=== Begin Enclosure ===
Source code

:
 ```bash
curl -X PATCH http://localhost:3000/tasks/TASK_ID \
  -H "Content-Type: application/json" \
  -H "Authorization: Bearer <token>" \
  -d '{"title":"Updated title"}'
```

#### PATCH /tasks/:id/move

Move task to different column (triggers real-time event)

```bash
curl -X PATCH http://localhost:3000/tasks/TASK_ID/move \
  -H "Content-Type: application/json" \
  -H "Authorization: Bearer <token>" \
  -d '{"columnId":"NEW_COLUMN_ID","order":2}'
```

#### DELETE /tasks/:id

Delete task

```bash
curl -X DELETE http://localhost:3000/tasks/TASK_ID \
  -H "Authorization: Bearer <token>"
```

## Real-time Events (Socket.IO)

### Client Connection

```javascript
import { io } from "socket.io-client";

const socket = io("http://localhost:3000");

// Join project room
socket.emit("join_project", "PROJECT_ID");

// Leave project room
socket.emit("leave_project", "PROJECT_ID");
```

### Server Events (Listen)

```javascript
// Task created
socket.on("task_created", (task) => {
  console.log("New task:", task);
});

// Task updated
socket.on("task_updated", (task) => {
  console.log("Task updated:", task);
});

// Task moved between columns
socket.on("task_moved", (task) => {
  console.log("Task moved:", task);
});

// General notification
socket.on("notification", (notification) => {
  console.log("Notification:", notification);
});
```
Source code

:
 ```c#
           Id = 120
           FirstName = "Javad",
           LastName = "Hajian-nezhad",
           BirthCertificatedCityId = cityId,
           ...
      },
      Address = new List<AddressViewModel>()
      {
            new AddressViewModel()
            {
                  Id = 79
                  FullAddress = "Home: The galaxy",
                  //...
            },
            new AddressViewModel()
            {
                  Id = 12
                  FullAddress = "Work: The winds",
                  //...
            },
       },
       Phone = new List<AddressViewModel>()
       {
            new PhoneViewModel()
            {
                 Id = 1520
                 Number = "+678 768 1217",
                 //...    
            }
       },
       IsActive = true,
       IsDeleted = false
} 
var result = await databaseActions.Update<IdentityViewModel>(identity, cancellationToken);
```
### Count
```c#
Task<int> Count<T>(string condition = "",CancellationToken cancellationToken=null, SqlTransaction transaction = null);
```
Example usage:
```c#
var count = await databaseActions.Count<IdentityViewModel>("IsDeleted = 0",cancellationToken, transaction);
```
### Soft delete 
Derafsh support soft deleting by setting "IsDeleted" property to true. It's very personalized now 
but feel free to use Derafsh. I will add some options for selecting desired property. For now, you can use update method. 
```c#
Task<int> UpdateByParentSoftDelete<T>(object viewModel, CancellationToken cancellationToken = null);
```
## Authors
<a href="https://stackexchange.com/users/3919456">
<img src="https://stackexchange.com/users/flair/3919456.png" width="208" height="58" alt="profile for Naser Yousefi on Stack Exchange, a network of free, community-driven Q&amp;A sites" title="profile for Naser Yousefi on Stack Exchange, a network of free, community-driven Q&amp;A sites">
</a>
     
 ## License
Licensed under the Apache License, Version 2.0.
=== End Enclosure ===
§ **Work required**:
Only the number is wanted. Count the lines above that include the word "Events".

§ **Response to this exercise**:
2